Post: “Nee, ik heb al wel veel scripts gezien, maar het proces om tot een film te komen duurt altijd heel lang. Het script moet eerst perfect zijn en vervolgens dient er ook nog geld te komen. Films zijn gewoon kostbaar en zeker in deze tijd is dat lastig. Er moet minimaal drie miljoen euro zijn om van start te kunnen gaan en het kan zelfs gebeuren dat het hele project ook helemaal niet van de grond komt. Maar daar bemoei ik me niet mee. Als ik een script krijg, lees ik het door en geef er commentaar op. Verder probeer ik er niet te veel aan te denken en niet weg te dromen. Het is beter om gewoon boeken te schrijven. Daar heb ik tenslotte zelf invloed op. Ik weet dat met de verfilming talentvolle mensen bezig zijn en dus kan ik het gewoon los laten. Dat geeft rust.”
Ben je zelf ooit in aanraking gekomen met misdaad? Ben je bijvoorbeeld ooit bestolen of heb je een moord gezien etc?
Post: “Ik heb toen ik een jaar of 14 was en ’s nachts samen met een vriend van een feest terug naar huis fietste wel eens een slachtoffer van een misdrijf gezien. Bij elektronica-gigant Correct op de Bergweg in Rotterdam stond midden in de nacht een politiebusje dubbel-geparkeerd. Ik had geen licht op mijn fiets en was bang een boete te krijgen. Toen we zenuwachtig om de busjes heen fietsten, lag daar een man in een bloedplas van een halve meter. Het zag er uit als ketchup, maar het slachtoffer was morsdood. Ik hield echt mijn adem in. Het leek alsof de man was neergeschoten. Ik heb dat incident echter nooit gebruikt in een boek. Het is geen inspiratiebron geweest om te gaan schrijven.”

::::::::

* KORTE OPDRACHT A
Geef alle taxonomische records hieronder regel voor regel opnieuw weer, maar laat de afbeeldingen weg.

* VERZAMELDE GEGEVENS

::::::::

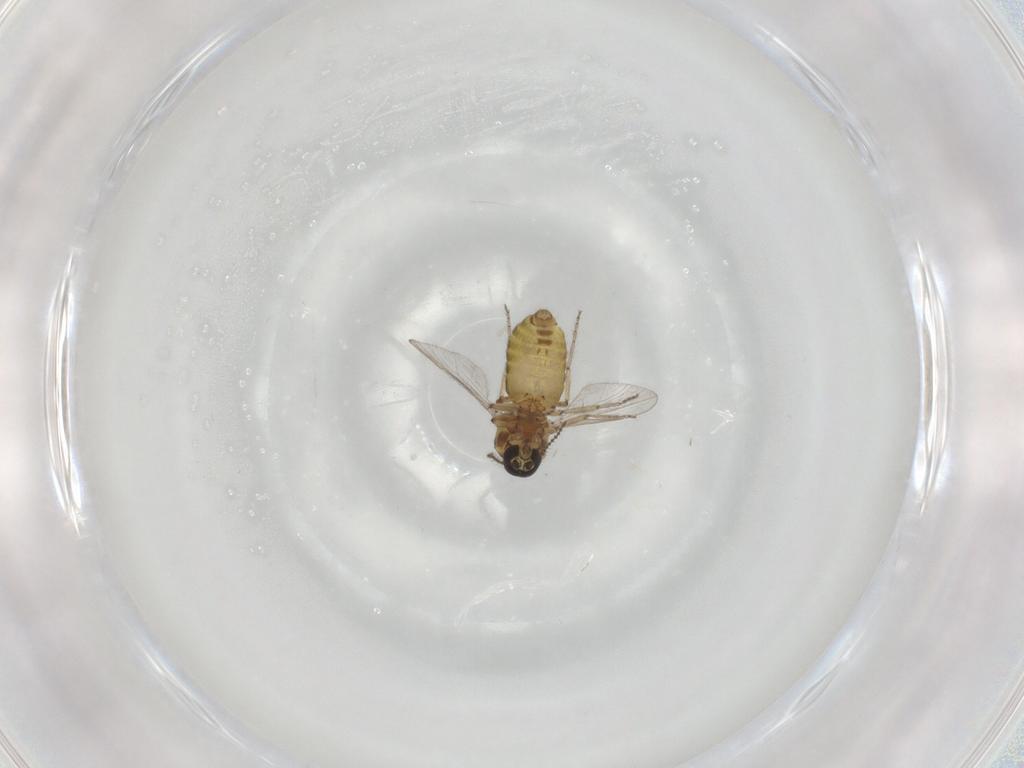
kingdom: Animalia
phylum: Arthropoda
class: Insecta
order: Diptera
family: Ceratopogonidae
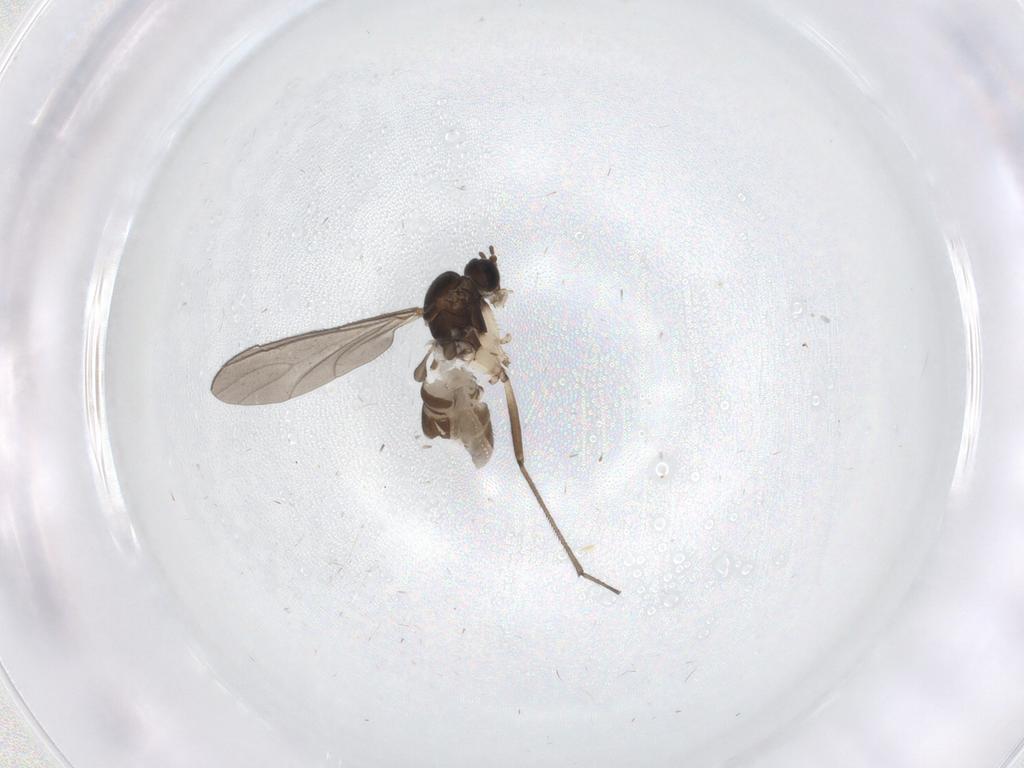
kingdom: Animalia
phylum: Arthropoda
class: Insecta
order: Diptera
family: Sciaridae
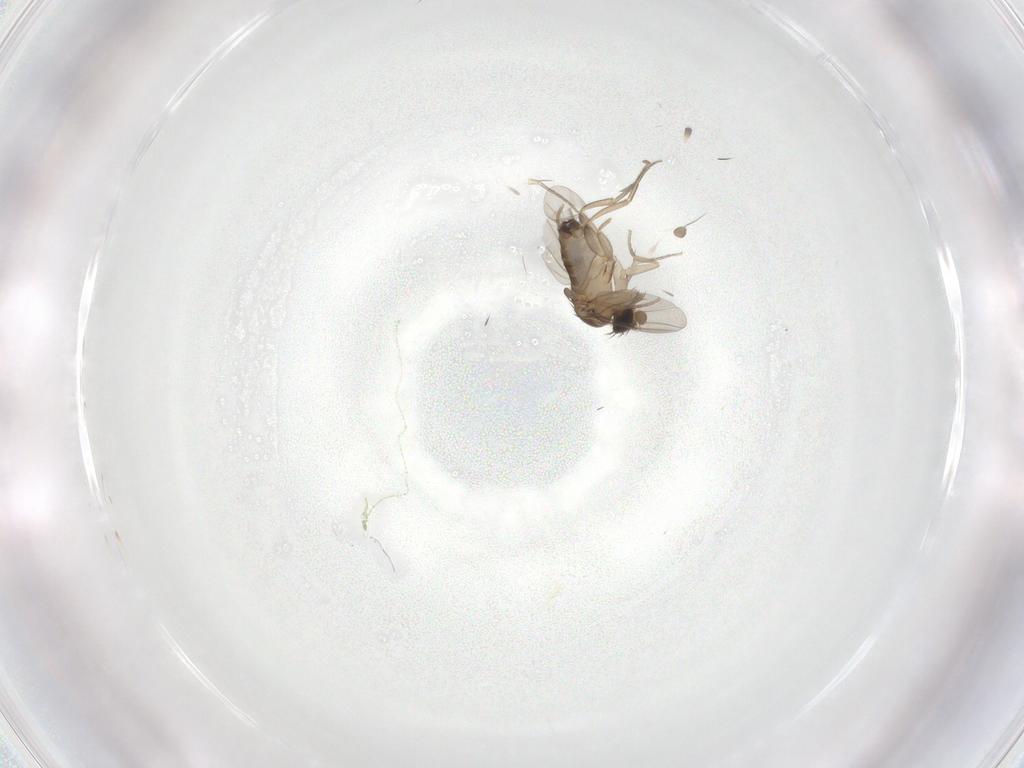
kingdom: Animalia
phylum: Arthropoda
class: Insecta
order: Diptera
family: Phoridae
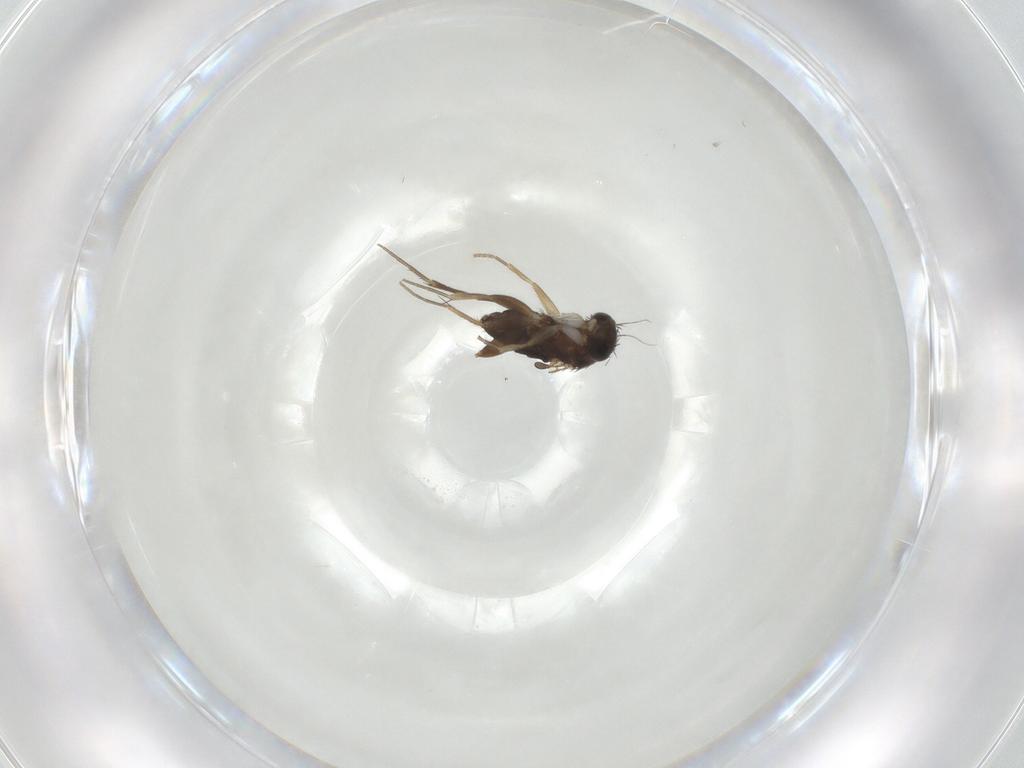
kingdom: Animalia
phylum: Arthropoda
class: Insecta
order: Diptera
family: Phoridae
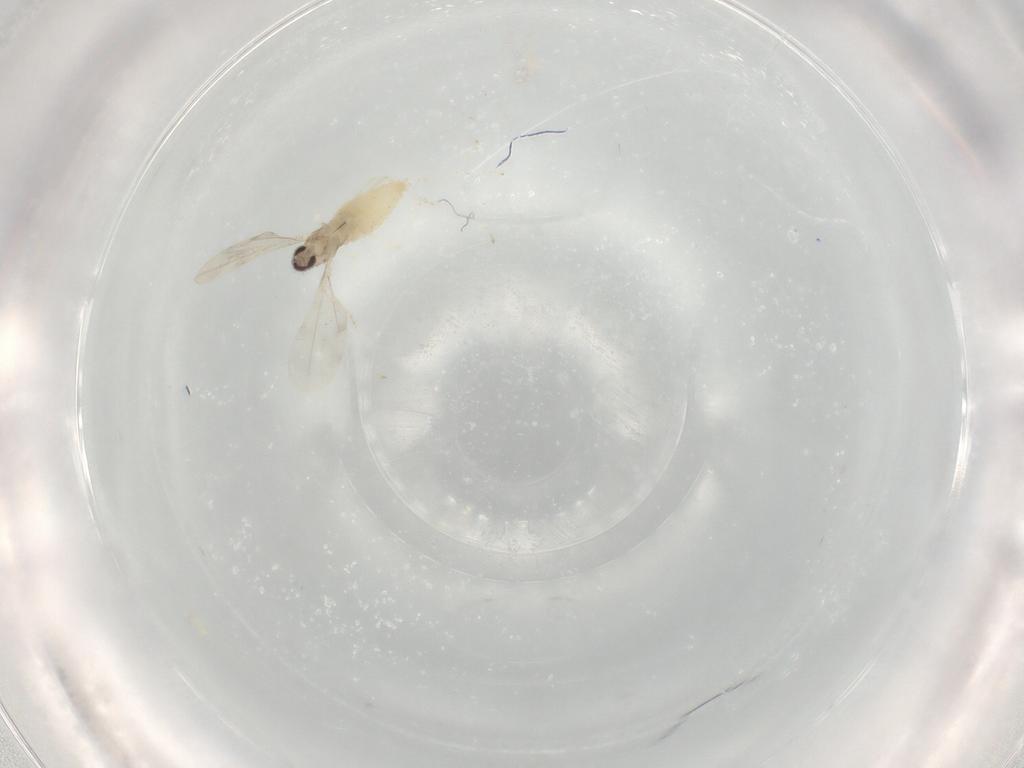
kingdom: Animalia
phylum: Arthropoda
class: Insecta
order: Diptera
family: Cecidomyiidae
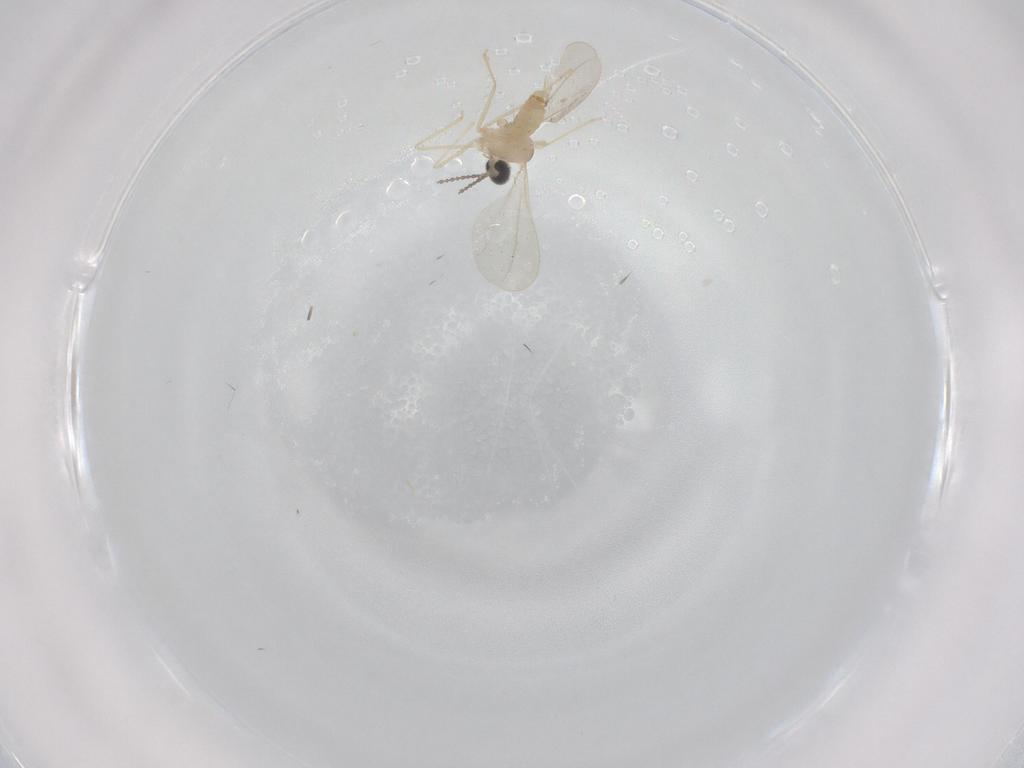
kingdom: Animalia
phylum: Arthropoda
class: Insecta
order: Diptera
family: Cecidomyiidae
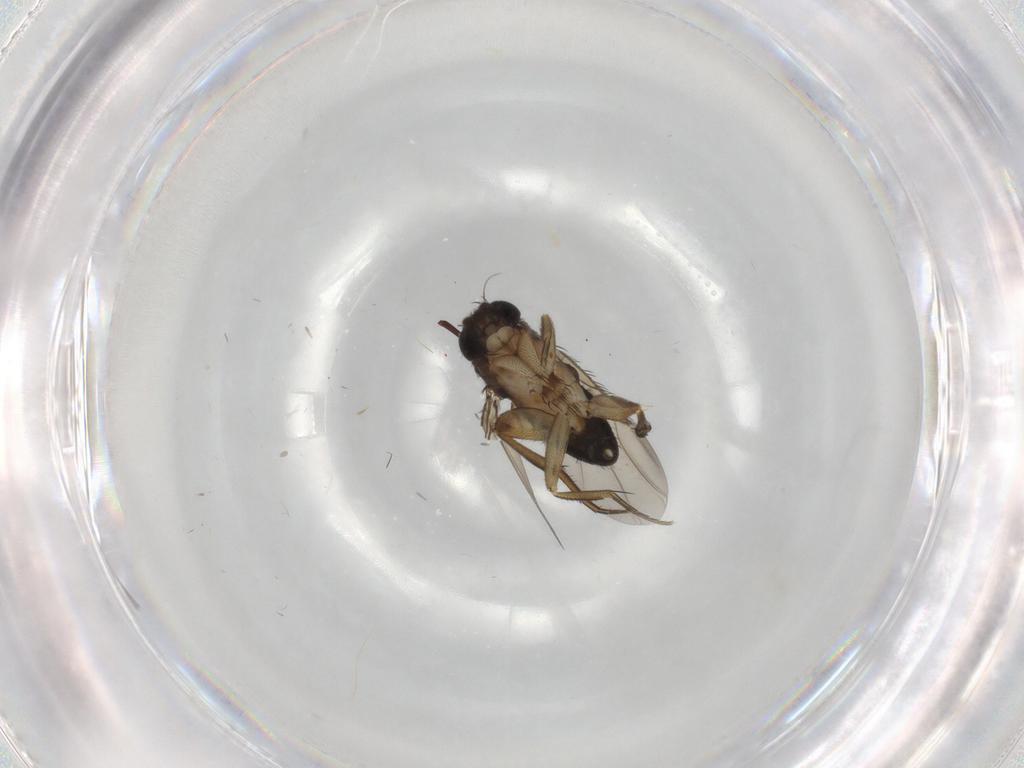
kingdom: Animalia
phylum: Arthropoda
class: Insecta
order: Diptera
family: Phoridae
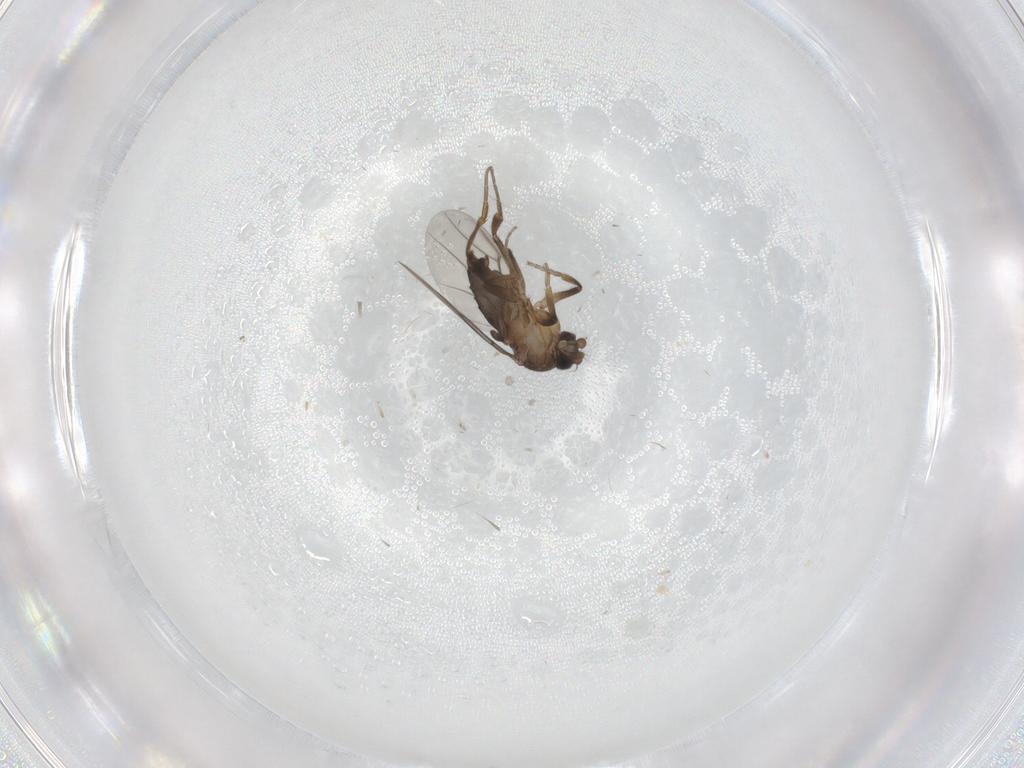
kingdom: Animalia
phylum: Arthropoda
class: Insecta
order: Diptera
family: Phoridae
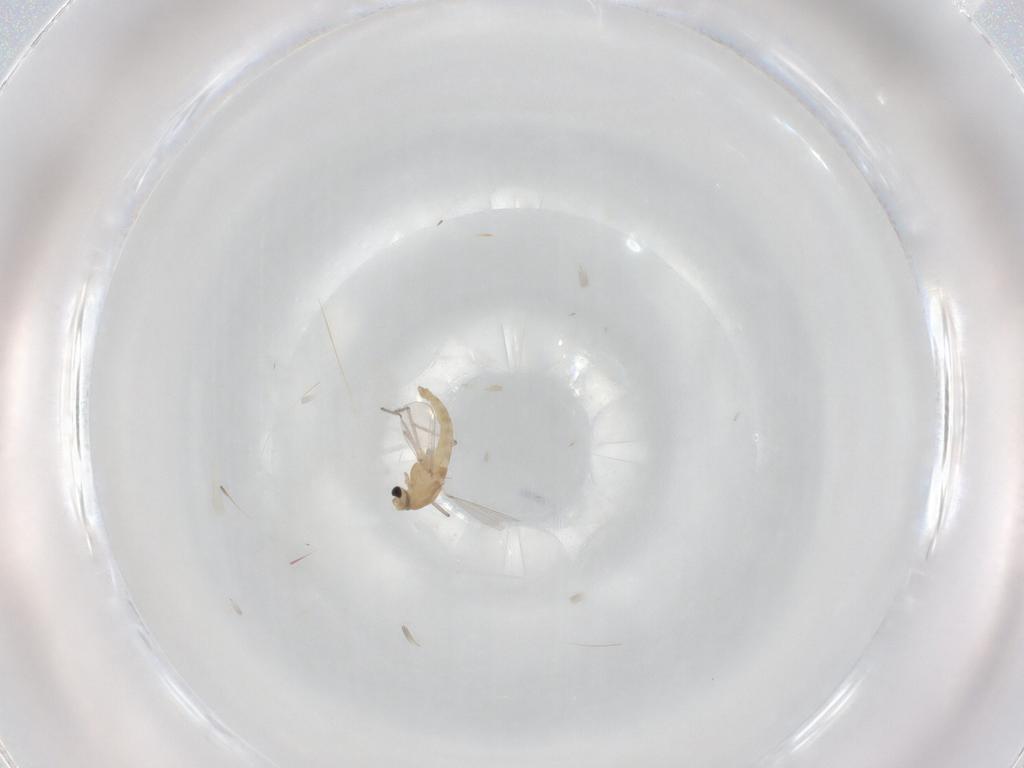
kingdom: Animalia
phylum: Arthropoda
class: Insecta
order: Diptera
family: Chironomidae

::::::::

* KORTE OPDRACHT B
Beoordeel of elke uitspraak klopt volgens het paginafragment en antwoord per uitspraak met ja of nee, gevolgd door de doorslaggevende woorden uit het fragment, letterlijk geciteerd. (i) Om met een film van start te gaan is minimaal drie miljoen euro nodig. (ii) Het incident bij Correct op de Bergweg is in een boek gebruikt. (iii) Op de fiets terug van het feest had de spreker licht.

* UITWERKING A
kingdom: Animalia
phylum: Arthropoda
class: Insecta
order: Diptera
family: Ceratopogonidae
kingdom: Animalia
phylum: Arthropoda
class: Insecta
order: Diptera
family: Sciaridae
kingdom: Animalia
phylum: Arthropoda
class: Insecta
order: Diptera
family: Phoridae
kingdom: Animalia
phylum: Arthropoda
class: Insecta
order: Diptera
family: Phoridae
kingdom: Animalia
phylum: Arthropoda
class: Insecta
order: Diptera
family: Cecidomyiidae
kingdom: Animalia
phylum: Arthropoda
class: Insecta
order: Diptera
family: Cecidomyiidae
kingdom: Animalia
phylum: Arthropoda
class: Insecta
order: Diptera
family: Phoridae
kingdom: Animalia
phylum: Arthropoda
class: Insecta
order: Diptera
family: Phoridae
kingdom: Animalia
phylum: Arthropoda
class: Insecta
order: Diptera
family: Chironomidae

* UITWERKING B
(i) Ja: "Er moet minimaal drie miljoen euro zijn om van start te kunnen gaan"
(ii) Nee: "Ik heb dat incident echter nooit gebruikt in een boek."
(iii) Nee: "Ik had geen licht op mijn fiets"